_Records supplied:_
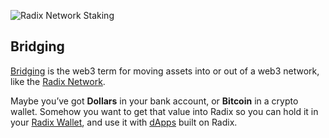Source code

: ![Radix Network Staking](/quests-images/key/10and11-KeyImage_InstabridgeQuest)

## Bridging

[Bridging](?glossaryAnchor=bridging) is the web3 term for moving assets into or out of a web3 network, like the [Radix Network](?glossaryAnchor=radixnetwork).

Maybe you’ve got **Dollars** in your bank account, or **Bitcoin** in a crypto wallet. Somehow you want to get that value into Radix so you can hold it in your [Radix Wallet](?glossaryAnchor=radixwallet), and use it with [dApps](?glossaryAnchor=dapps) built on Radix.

--

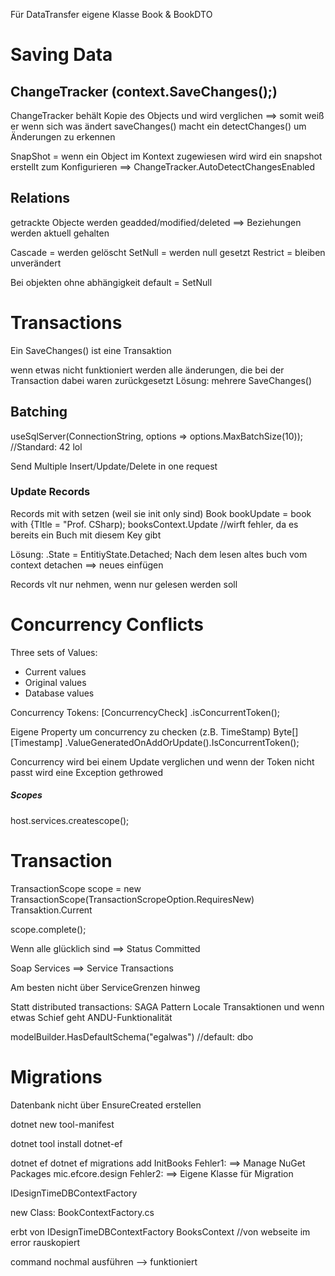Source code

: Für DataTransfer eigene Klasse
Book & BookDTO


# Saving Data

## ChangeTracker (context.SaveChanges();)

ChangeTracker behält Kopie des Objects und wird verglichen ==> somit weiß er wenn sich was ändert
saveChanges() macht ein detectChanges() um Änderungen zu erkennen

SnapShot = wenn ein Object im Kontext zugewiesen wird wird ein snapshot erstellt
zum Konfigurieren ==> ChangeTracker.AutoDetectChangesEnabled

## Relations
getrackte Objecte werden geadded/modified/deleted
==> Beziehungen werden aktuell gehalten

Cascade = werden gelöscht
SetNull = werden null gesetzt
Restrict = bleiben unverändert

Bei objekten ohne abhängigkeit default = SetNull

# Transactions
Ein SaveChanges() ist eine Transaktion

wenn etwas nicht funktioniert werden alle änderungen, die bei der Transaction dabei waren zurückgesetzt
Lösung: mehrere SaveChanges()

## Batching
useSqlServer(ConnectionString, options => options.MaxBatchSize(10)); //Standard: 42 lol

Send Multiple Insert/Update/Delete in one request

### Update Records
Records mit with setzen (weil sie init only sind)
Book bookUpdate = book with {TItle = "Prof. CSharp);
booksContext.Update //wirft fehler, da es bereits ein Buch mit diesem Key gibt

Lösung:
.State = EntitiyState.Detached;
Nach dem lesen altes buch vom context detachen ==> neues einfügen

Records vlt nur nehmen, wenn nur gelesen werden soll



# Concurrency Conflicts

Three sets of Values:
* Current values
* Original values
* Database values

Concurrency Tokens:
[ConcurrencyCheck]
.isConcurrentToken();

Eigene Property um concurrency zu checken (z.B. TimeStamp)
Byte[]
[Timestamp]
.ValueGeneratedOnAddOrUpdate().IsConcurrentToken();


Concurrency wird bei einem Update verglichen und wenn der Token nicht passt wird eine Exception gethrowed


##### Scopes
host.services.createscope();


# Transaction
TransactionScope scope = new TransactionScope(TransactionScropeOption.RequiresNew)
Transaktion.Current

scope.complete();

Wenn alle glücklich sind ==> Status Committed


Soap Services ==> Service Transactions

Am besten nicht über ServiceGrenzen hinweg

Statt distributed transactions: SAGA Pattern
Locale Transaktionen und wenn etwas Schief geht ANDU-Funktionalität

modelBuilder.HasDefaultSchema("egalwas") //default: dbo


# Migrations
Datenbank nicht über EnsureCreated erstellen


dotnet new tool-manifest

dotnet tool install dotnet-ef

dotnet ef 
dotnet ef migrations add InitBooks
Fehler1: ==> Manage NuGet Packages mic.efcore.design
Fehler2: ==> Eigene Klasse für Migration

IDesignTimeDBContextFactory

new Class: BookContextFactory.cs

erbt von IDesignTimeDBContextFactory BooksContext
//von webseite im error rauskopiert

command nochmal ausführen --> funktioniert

_Your objective:_ Convert everything from the line containing "SnapShot = wenn" down to the line containing "Send Multiple Insert/Update/Delete", both included, into a Markdown table with the columns No. and Line. Number each row and leave out blank lines.

_Output for this exercise:_
| No. | Line |
|---|---|
| 1 | SnapShot = wenn ein Object im Kontext zugewiesen wird wird ein snapshot erstellt |
| 2 | zum Konfigurieren ==> ChangeTracker.AutoDetectChangesEnabled |
| 3 | ## Relations |
| 4 | getrackte Objecte werden geadded/modified/deleted |
| 5 | ==> Beziehungen werden aktuell gehalten |
| 6 | Cascade = werden gelöscht |
| 7 | SetNull = werden null gesetzt |
| 8 | Restrict = bleiben unverändert |
| 9 | Bei objekten ohne abhängigkeit default = SetNull |
| 10 | # Transactions |
| 11 | Ein SaveChanges() ist eine Transaktion |
| 12 | wenn etwas nicht funktioniert werden alle änderungen, die bei der Transaction dabei waren zurückgesetzt |
| 13 | Lösung: mehrere SaveChanges() |
| 14 | ## Batching |
| 15 | useSqlServer(ConnectionString, options => options.MaxBatchSize(10)); //Standard: 42 lol |
| 16 | Send Multiple Insert/Update/Delete in one request |